Thursday, January 22, 2015
Will The State Force Our Hand In School Consolidation?
Could forced school consolidation be coming our way? Perhaps.
Below this post, we've published a list of reasons why small schools are superior to larger institutions. Not everyone agrees -- and in Lincoln at the State Capitol, we know some lawmakers would love nothing more than to way a wand and have many small schools disappear.
The Times has been informed that Norfolk State Senator Jim Scheer has introduced legislation (Legislative Bill 49) to create what he calls "allied school systems." (UPDATE: The Times has been told that this bill will get a hearing by the Legislature's Education Committee on Tuesday January 27, in Room 1525 of the State Capitol at 1:30 p.m. Any one from the public can testify. Readers can see the bill language for themselves by clicking here.

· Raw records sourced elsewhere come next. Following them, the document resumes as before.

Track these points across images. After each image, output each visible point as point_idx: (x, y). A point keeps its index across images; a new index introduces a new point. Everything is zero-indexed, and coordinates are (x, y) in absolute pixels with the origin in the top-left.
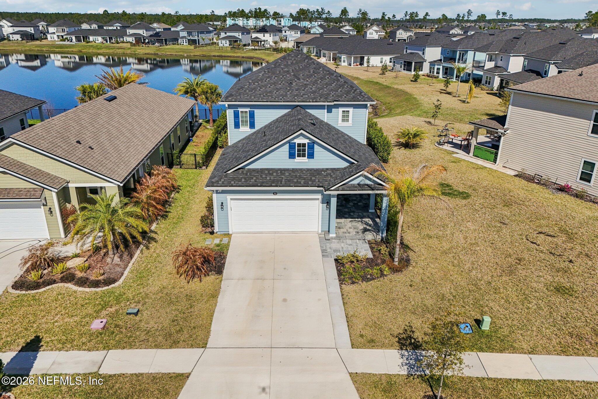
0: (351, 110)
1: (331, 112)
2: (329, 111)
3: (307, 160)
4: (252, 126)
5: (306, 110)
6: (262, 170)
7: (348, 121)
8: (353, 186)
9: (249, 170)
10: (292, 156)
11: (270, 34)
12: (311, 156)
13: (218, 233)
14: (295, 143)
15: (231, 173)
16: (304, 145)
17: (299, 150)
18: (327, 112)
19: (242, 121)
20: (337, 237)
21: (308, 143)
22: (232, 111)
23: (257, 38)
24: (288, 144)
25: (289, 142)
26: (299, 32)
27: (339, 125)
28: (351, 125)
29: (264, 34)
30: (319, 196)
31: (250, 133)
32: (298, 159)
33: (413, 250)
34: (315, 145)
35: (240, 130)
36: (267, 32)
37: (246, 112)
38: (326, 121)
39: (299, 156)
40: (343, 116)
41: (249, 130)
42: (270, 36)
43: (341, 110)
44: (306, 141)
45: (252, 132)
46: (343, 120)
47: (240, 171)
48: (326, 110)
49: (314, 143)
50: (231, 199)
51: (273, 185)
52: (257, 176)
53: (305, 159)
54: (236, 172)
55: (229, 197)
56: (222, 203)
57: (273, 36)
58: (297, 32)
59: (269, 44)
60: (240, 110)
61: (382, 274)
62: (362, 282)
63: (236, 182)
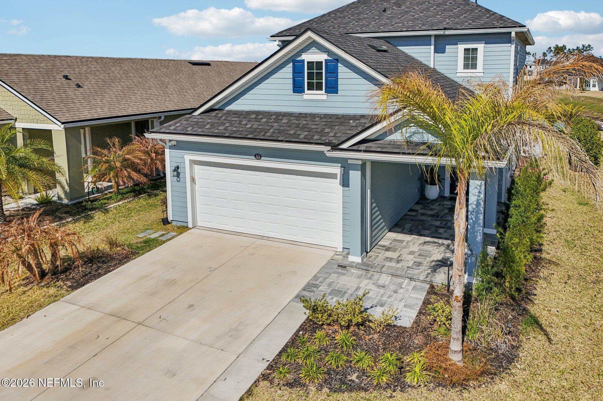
0: (481, 47)
1: (443, 52)
2: (439, 50)
3: (325, 97)
5: (397, 47)
7: (474, 66)
8: (393, 144)
10: (298, 88)
12: (332, 87)
13: (173, 223)
14: (304, 60)
16: (319, 64)
17: (310, 77)
18: (436, 52)
20: (363, 264)
21: (326, 60)
24: (291, 65)
25: (293, 60)
27: (458, 75)
28: (482, 74)
30: (338, 170)
32: (309, 95)
33: (546, 335)
34: (339, 65)
38: (432, 66)
39: (311, 87)
40: (466, 59)
43: (461, 47)
44: (322, 57)
46: (466, 66)
48: (432, 47)
49: (337, 60)
52: (234, 122)
53: (320, 95)
54: (207, 114)
55: (189, 157)
56: (178, 167)
61: (398, 380)
62: (320, 388)
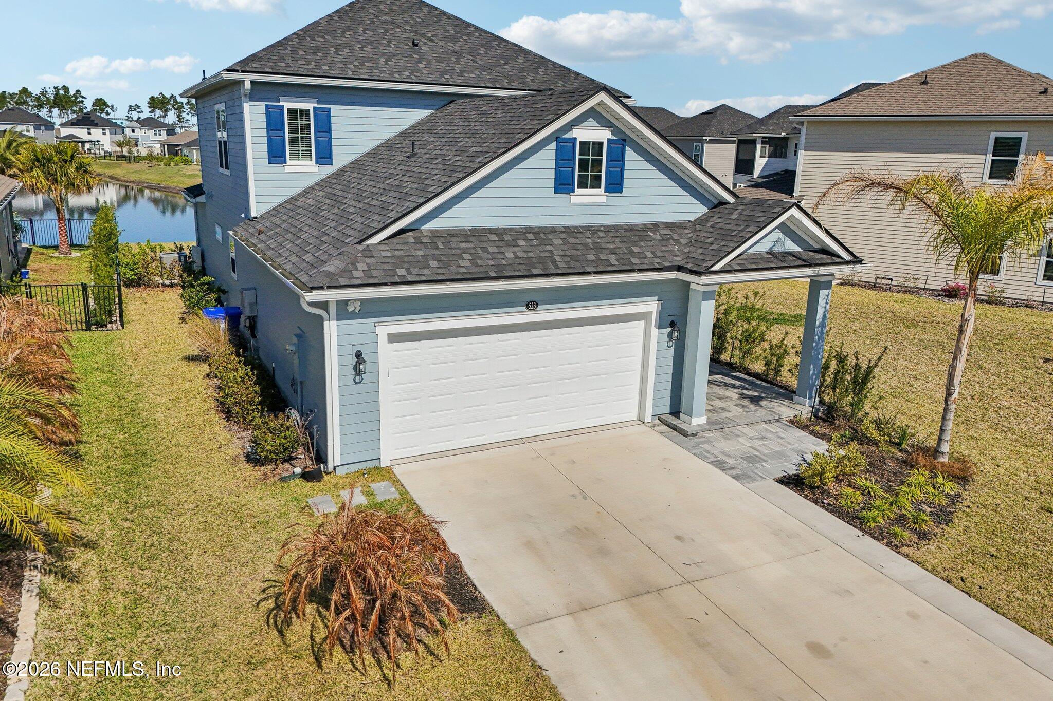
3: (603, 199)
4: (325, 157)
6: (478, 234)
9: (436, 235)
10: (563, 185)
11: (104, 130)
12: (615, 185)
13: (339, 471)
14: (575, 139)
15: (380, 243)
16: (598, 146)
17: (584, 165)
19: (294, 141)
20: (710, 423)
21: (609, 140)
22: (260, 107)
23: (71, 136)
24: (553, 145)
25: (556, 137)
26: (164, 133)
29: (89, 129)
30: (651, 306)
31: (318, 178)
32: (581, 196)
34: (627, 148)
35: (287, 169)
36: (96, 125)
37: (305, 113)
39: (583, 185)
41: (316, 169)
42: (104, 134)
44: (603, 135)
45: (324, 176)
47: (410, 237)
49: (624, 140)
50: (394, 338)
51: (535, 272)
52: (473, 251)
54: (395, 240)
55: (385, 328)
56: (358, 355)
57: (111, 133)
58: (160, 131)
59: (103, 149)
60: (287, 105)
63: (414, 271)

The underlined language would become new law if the bill is approved, according to a source.)
The bill, according to information we were e-mailed, aims "to increase educational opportunities and equity for students statewide."
If the bill were passed by the Legislature and signed by Governor Ricketts, all Nebraska school districts with under 650 students in K-12 (that includes Dorchester, Friend, Milford, Exeter-Milligan, Wilber-Clatonia, Meridian and many other surrounding schools) would be forced to create "allied school systems" no later than July of next year.
These systems would be, in essence, forced mergers consisting of at least three small school districts. (To rub salt in the wound, one of the school districts in the system would need to have more than 150 students in K-6.)
If school districts did not voluntarily join an "allied school system," the Nebraska Commissioner of Education could force schools into a system of his choosing.
We have no idea if this bill has a chance of getting through the Legislature, but apparently some in the Legislature believe small school districts cannot do an adequate job of educating our kids.
This bill would be a major step in forcing small schools across the state to eventually consolidate, regardless of what contrived name a state senator calls the process.
We wonder if Senator Scheer has compared dropout rates in Omaha Public Schools and Lincoln Public Schools with those of Nebraska's small school districts.
We wonder if he realizes that small, farm-based school districts (through the loss of state aid dollars, despite the heavy property tax burden) are helping subsidize Class A and B schools in Omaha and Lincoln -- and even those in smaller cities like Norfolk and Crete.
With rare exception, most small school districts in Nebraska are funded mainly by local tax dollars. If the state wants to shoulder that financial burden, then maybe we can talk about consolidation.
But until that occurs, what is it about "local control" that these politicians don't understand?